MiFID II is broader in scope. It covers a wider range of instruments and products. It includes structured deposits and emissions allowances. It amends the Insurance Mediation Directive and regulates insurance based investment products.
The ESMA has the power to prohibit and limit the marketing and distribution of certain types of instruments. The European Banking Authority has equivalent powers in relation to structured deposits.
Organised trading facilities are regulated. It applies to brokers and interdealer broker systems and to standardised derivative contracts.
Under MiFID II, passport rights may be exercised by establishing an EEA branch. This is mandatory in relation to dealing with retail and professional clients or being licenced by an EEA authority to provide services from outside the EEA on a cross-border basis. This is permissible only where the firm intends to provide services to professional clients within the deemed professional clients in the eligible counterparties category. Non-EEA firms must satisfy an equivalency test.

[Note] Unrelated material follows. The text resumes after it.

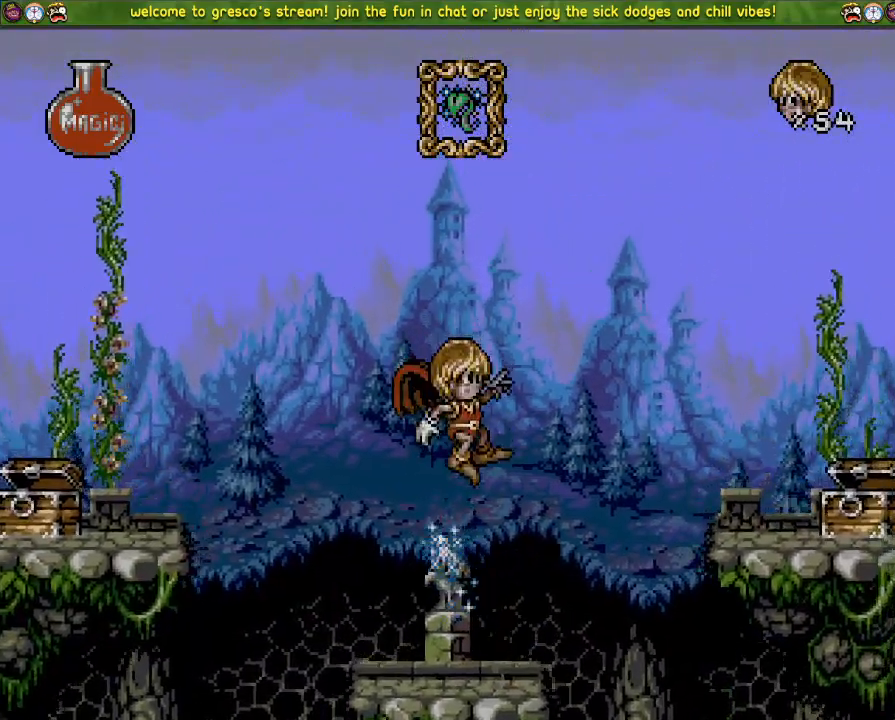
{"buttons": [], "left_stick": "center", "right_stick": "center", "events": [[251, "DPAD_LEFT", "down"], [434, "DPAD_LEFT", "up"]]}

Changes to Conduct of Business
MiFID II Â introduced significant changes to the conduct of business requirements including
- additional requirements in relation to the provision of investment advice; in particular, there is an obligation to notify whether it is independent and whether the firm will conduct an ongoing suitability assessment.
- best execution requirements require that firms disclose their top five execution venues for each class of instruments;
- additional client asset requirements for retail clients,
- broader appropriateness test;
- enhanced product intervention powers on the part of the ESMA, EBA and Central Bank.
This permits the prohibition of and restriction of products.
ESMA sets methodology for the use and calculation of position limits for products such as commodity directives.
There are e new trade transparency requirements. They extend beyond equities to cover equity-like instruments, bonds and derivatives.
Also exempt is a practising member of an approved financial body not being a certified person who holds at his place of business certificates in a private limited company owned by the clients, where the member holds shares certificates in order to facilitate the management of the company’s statutory records, the holding of the shares certificates arises from provision of professional services to the client and branches of non-EEA firms established in the State;
Electronic and Exchange Trading
MiFID II requires clients engaged in algorithmic trading to comply with systems and control requirements. These are to have appropriate risk controls.
They must be tested and information relating to trading strategies must be submitted to the regulator. Firms must maintain records of orders placed and cancelled and provide these to the regulator.
There is a mandatory requirement for certain derivative contracts eligible for clearing under the European Market Infrastructure Regulation to be traded on a regulated market, an MTF or OTF.
Some Other MiFID Reforms
MiFID II introduced a framework by which competition in trading and clearing of financial instruments was improved through the establishment of a harmonised regime for access to trading venues and central counterparties on a non-discriminatory basis.
Harmonised administrative sanctions apply across the EU, setting out breaches in relation to which States must provide for sanctions.